Re: [bug report] NVMe/IB: reset_controller need more than 1min

Sagi Grimberg <sagi@xxxxxxxxxxx> · Sun, 12 Dec 2021 11:45:47 +0200

On 12/11/21 5:01 AM, Yi Zhang wrote:
On Fri, Jun 25, 2021 at 12:14 AM Yi Zhang <yi.zhang@xxxxxxxxxx> wrote:

On Thu, Jun 24, 2021 at 5:32 AM Sagi Grimberg <sagi@xxxxxxxxxxx> wrote:


Hello

Gentle ping here, this issue still exists on latest 5.13-rc7

# time nvme reset /dev/nvme0

real 0m12.636s
user 0m0.002s
sys 0m0.005s
# time nvme reset /dev/nvme0

real 0m12.641s
user 0m0.000s
sys 0m0.007s

Strange that even normal resets take so long...
What device are you using?

Hi Sagi

Here is the device info:
Mellanox Technologies MT27700 Family [ConnectX-4]

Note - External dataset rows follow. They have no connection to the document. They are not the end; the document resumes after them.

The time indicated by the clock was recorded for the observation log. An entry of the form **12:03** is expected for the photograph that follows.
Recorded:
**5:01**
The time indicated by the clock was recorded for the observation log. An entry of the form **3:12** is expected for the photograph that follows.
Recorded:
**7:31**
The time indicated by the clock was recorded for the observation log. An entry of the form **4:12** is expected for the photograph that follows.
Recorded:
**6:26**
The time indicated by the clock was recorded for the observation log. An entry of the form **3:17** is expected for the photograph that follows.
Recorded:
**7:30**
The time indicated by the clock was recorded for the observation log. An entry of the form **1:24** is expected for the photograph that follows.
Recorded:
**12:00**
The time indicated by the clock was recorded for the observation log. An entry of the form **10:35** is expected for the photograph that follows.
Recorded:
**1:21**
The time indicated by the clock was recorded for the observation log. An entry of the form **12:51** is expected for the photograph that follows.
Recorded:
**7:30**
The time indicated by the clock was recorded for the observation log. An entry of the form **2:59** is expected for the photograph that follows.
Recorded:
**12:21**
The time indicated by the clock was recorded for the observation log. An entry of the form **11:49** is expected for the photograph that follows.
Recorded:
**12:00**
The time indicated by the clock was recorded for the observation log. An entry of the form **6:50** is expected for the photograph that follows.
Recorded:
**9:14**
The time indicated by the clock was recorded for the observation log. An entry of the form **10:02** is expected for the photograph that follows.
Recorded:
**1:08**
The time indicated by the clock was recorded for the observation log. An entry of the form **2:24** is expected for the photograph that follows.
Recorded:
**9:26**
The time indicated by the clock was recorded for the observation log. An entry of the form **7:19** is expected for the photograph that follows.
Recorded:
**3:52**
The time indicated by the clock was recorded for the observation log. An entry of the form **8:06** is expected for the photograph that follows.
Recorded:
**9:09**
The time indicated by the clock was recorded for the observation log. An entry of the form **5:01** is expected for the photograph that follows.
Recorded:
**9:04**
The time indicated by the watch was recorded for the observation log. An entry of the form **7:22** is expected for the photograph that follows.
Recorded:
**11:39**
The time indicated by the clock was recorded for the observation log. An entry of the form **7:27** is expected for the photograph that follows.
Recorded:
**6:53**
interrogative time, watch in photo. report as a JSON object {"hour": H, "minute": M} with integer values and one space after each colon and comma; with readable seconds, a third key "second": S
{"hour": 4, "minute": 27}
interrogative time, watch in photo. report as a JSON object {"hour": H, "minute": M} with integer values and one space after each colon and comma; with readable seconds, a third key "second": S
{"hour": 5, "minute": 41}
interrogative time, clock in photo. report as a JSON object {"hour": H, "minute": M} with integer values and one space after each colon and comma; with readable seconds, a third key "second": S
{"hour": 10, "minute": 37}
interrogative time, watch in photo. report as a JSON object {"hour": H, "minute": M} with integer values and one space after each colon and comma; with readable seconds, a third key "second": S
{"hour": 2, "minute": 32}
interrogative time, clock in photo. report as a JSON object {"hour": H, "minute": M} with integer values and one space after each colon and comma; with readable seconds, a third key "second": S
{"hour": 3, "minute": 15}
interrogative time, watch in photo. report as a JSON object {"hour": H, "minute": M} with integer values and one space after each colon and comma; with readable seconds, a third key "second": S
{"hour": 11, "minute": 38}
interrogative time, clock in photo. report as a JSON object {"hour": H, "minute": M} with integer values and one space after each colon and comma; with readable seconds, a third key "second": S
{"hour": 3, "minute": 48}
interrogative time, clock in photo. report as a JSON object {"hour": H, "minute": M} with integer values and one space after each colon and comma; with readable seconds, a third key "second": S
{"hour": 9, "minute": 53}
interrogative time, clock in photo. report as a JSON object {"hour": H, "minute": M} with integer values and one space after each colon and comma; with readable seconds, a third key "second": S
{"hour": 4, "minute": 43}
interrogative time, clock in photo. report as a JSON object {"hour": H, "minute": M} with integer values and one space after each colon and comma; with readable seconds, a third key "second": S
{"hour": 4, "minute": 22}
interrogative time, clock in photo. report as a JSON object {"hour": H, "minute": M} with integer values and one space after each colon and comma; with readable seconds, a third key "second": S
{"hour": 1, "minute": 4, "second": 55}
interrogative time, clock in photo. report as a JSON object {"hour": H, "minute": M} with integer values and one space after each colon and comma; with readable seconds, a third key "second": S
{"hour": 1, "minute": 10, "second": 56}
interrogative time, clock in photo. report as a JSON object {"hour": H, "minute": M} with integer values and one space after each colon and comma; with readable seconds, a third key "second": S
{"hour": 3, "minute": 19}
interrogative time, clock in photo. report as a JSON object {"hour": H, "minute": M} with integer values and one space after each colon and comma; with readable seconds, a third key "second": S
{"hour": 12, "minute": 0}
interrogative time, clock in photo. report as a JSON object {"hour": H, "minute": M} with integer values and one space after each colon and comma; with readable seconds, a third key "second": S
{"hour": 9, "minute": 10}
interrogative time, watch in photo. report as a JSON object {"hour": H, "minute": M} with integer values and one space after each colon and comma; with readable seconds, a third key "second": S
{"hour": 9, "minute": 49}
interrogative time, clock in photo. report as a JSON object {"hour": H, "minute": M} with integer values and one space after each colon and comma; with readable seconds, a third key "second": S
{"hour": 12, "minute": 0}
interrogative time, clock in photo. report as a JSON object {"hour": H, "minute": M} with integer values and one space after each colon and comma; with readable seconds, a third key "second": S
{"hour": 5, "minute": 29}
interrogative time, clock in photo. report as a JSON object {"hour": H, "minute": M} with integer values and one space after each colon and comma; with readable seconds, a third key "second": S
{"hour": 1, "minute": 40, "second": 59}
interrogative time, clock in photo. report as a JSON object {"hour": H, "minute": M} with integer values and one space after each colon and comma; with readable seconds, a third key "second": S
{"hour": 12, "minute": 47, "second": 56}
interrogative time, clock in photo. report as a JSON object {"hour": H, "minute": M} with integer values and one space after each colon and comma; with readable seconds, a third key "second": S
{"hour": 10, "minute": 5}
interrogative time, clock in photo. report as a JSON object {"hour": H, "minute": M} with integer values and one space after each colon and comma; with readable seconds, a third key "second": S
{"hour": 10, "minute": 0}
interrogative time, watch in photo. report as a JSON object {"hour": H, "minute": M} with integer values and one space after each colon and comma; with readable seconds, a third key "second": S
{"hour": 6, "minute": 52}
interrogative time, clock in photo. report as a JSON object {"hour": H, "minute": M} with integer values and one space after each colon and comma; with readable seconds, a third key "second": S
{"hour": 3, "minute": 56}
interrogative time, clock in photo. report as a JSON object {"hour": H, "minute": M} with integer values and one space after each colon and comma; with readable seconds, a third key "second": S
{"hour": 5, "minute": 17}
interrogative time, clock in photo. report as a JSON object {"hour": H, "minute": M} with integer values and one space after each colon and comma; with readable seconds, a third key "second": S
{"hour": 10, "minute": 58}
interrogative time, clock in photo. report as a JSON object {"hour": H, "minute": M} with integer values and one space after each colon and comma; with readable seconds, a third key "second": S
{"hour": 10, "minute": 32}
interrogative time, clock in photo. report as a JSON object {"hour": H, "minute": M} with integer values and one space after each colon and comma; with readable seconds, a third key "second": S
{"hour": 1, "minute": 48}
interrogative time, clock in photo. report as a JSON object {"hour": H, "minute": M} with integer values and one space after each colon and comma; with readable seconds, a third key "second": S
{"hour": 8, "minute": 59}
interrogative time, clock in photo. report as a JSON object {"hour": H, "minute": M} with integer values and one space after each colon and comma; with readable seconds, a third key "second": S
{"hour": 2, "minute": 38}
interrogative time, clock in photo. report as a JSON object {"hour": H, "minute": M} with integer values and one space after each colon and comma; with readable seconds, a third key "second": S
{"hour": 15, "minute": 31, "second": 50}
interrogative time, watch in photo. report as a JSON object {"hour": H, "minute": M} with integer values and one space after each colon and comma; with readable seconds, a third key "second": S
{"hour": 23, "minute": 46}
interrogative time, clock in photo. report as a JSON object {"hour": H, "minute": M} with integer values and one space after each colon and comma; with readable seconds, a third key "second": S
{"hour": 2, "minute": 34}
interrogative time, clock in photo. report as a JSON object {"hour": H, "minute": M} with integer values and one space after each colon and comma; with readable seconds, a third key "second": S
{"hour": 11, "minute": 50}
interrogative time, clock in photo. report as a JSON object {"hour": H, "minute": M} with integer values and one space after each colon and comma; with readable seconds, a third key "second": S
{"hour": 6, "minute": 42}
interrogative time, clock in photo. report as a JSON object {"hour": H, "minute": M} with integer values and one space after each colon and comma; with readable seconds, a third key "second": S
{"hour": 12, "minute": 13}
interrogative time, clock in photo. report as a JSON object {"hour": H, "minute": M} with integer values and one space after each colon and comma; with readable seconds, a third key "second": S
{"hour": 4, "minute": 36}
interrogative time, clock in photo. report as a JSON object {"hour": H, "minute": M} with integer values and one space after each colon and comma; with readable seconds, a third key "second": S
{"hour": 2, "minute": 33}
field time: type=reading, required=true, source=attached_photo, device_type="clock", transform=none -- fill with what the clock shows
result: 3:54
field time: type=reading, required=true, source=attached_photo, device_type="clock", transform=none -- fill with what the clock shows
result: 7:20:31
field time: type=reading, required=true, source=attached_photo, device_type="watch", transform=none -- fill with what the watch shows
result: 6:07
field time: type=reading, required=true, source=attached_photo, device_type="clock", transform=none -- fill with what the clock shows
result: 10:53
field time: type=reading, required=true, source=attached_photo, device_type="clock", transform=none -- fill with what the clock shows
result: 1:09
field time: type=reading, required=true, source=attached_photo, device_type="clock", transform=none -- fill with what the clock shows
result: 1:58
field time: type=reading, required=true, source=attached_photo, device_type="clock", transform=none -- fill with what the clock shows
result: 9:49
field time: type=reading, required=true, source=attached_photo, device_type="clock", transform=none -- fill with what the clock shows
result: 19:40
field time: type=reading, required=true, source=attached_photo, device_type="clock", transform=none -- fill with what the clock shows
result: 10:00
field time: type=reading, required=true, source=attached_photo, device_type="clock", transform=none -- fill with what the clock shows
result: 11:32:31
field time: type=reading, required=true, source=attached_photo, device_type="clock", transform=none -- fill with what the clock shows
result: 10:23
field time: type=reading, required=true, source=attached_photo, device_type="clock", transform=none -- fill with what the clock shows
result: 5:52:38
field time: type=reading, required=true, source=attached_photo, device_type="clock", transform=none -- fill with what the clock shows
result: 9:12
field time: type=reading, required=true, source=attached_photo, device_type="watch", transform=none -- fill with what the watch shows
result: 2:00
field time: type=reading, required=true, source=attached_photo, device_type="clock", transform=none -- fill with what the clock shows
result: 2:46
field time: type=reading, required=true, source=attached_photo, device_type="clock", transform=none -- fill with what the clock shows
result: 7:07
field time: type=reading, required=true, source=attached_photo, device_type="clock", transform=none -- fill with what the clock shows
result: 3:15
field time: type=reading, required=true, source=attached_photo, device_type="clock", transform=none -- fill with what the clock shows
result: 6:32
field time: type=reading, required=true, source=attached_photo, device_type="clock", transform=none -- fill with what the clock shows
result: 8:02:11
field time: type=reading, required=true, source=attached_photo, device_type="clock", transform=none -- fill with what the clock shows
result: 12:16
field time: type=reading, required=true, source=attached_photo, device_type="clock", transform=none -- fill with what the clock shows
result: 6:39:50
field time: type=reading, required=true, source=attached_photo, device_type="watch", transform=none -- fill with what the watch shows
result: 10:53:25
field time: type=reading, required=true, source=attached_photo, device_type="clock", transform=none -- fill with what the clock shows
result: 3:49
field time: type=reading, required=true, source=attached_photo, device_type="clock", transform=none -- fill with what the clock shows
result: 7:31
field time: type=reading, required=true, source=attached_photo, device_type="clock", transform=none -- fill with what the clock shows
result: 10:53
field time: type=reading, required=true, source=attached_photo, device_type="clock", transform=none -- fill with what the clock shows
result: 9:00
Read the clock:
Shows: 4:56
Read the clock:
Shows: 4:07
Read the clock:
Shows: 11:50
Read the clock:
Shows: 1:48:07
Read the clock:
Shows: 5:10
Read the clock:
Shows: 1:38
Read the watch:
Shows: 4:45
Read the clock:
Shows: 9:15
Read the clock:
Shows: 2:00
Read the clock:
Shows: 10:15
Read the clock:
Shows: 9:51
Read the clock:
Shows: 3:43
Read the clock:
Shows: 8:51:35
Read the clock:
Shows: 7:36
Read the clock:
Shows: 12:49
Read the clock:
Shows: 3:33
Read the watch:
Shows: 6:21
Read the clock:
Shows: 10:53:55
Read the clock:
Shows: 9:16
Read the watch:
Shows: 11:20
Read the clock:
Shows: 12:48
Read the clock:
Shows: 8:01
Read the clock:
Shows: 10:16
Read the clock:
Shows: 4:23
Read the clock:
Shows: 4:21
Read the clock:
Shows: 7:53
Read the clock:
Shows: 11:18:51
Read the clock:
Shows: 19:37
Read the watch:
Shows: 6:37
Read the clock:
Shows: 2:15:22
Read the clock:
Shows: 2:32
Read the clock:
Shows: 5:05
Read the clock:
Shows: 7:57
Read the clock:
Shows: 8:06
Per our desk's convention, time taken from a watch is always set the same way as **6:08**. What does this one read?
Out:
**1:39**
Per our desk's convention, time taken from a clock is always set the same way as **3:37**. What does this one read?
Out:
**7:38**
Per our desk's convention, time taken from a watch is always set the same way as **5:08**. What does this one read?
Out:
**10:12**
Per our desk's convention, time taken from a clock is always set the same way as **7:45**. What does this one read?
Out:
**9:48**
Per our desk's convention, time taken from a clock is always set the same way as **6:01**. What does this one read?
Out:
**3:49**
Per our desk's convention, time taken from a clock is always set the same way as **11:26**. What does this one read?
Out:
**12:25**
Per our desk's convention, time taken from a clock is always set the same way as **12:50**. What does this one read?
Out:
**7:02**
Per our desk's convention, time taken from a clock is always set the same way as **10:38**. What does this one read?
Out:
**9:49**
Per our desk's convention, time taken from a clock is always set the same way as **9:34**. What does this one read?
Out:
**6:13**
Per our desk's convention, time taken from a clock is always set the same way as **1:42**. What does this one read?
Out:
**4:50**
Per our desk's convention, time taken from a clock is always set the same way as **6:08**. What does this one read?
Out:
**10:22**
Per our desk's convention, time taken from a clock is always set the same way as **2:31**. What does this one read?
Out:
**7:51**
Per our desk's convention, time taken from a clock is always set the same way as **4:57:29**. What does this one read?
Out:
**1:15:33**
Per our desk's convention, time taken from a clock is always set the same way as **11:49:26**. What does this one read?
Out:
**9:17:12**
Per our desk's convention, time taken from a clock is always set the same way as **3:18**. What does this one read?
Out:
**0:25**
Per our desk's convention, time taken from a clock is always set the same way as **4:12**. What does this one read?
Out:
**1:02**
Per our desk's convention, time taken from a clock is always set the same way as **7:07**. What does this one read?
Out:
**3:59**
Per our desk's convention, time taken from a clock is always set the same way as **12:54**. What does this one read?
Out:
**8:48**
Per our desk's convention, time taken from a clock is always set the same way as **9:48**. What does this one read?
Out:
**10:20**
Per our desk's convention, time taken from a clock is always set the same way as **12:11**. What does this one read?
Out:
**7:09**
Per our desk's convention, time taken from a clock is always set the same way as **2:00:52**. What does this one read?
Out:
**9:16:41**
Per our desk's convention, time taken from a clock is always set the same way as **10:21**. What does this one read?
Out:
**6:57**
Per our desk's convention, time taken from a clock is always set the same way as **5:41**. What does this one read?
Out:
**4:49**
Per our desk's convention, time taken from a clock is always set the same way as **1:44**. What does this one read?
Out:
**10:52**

# time nvme reset /dev/nvme0

real 1m16.133s
user 0m0.000s
sys 0m0.007s

There seems to be a spurious command timeout here, but maybe this
is due to the fact that the queues take so long to connect and
the target expires the keep-alive timer.

Does this patch help?

The issue still exists, let me know if you need more testing for it. :)

Hi Sagi
ping, this issue still can be reproduced on the latest
linux-block/for-next, do you have a chance to recheck it, thanks.

Can you check if it happens with the below patch:
--

diff --git a/drivers/nvme/target/fabrics-cmd.c 
b/drivers/nvme/target/fabrics-cmd.c
index f91a56180d3d..6e5aadfb07a0 100644
--- a/drivers/nvme/target/fabrics-cmd.c
+++ b/drivers/nvme/target/fabrics-cmd.c
@@ -191,6 +191,14 @@ static u16 nvmet_install_queue(struct nvmet_ctrl 
*ctrl, struct nvmet_req *req)
                }
        }

+       /*
+        * Controller establishment flow may take some time, and the 
host may not
+        * send us keep-alive during this period, hence reset the
+        * traffic based keep-alive timer so we don't trigger a
+        * controller teardown as a result of a keep-alive expiration.
+        */
+       ctrl->reset_tbkas = true;
+
        return 0;

 err:
--